Peters has since released a statement on Aliu’s allegations, but like Don Cherry, he didn’t really apologize for his abusive behaviour. “I meant no disrespect in what I said and it was not directed at anyone in particular.” Commentators have been quick to point out how ludicrous it is to say you “meant no disrespect” when using the “N” word” against a black player. Sort of like Prince Andrew’s casual attempt to brush off allegations of having sex with a 17-year-old girl. People aren’t inclined to believe either.
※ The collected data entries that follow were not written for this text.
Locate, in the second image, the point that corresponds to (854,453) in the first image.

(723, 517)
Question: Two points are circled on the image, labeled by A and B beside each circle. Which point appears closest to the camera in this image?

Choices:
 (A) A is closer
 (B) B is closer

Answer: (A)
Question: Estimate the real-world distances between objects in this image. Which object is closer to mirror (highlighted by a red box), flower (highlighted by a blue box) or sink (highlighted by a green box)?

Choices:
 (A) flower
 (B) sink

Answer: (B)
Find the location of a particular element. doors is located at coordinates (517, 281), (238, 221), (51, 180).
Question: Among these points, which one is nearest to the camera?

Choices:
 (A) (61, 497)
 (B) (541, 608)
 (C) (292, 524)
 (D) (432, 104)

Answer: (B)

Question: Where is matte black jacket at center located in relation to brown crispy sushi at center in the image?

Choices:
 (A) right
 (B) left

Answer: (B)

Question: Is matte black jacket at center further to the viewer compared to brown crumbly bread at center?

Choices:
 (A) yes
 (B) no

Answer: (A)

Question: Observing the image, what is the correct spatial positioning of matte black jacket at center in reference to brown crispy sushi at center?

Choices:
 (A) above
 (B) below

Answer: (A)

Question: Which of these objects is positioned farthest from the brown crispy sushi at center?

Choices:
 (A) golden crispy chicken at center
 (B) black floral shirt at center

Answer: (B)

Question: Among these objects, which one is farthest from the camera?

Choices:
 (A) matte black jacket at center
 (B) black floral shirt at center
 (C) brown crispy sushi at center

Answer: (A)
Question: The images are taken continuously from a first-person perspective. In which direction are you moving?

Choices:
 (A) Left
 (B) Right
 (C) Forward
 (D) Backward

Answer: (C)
In fact, many are calling this a “watershed moment” for the NHL and hockey in general. Some say it’s similar to the “Me Too” moment for abused women. The NHL, unlike the other major North American sports leagues, has been slow to deal with racism, sexism and homophobia in its ranks. Canada takes pride in being a tolerant and multi-cultural country. How does that square with the aberrant behaviour occurring in many rinks in the land. “Is it hockey that has the race problem? Or is it (Canadian) society that has the race problem,” asks David Singh a reporter for SportsNet.

I’ve puzzled about this for a long time myself as I’ve become more disenchanted with the Canadian hockey culture. In the great 1972 Canada vs Russia Super Series precious few Canadians expressed any remorse with how we “won” the fabled series. The fact, of course, is we cheated by disabling Russia’s star player (Valery Kharlamov) with a vicious Bobby Clarke ankle chop ordered by the Canadian coach on the eve of the final game leaving the Soviets to play without their star. Today most Canadian hockey fans aren’t even aware of the disgusting incident and many of the ones who are aware of it justify the slash according to the win-by-any means mantra of NHL hockey.

And it’s not just the NHL. The same attitude exists in the elite junior leagues and even at the minor hockey level where the players are children. Witness the oft-repeated spectacle of bad hockey parents charging out on the ice to attack the referee, coaches and even other parents. This has forced some teams to ban parents from attending the rinks where their children “play.”

I got a taste of this myself years ago in Kimberley when I went to interview the coach in the dressing room after the game and was met with a torrent of  “F” words and other invective at the door as the coach berated has players for their performance in the game. I wouldn’t have wanted my son to have been exposed to that vicious tirade from what’s supposed to be a positive role model.

Most of us would agree that hockey is indeed the fastest game on ice and one of the best games anywhere. But hockey also has a culture and it’s a very negative culture that’s increasingly tainted with bad behaviour and bad actors that should have no place at any level in the game.

So, what are we going to do about it?

Gerry Warner is a retired journalist and a lapsed hockey fan.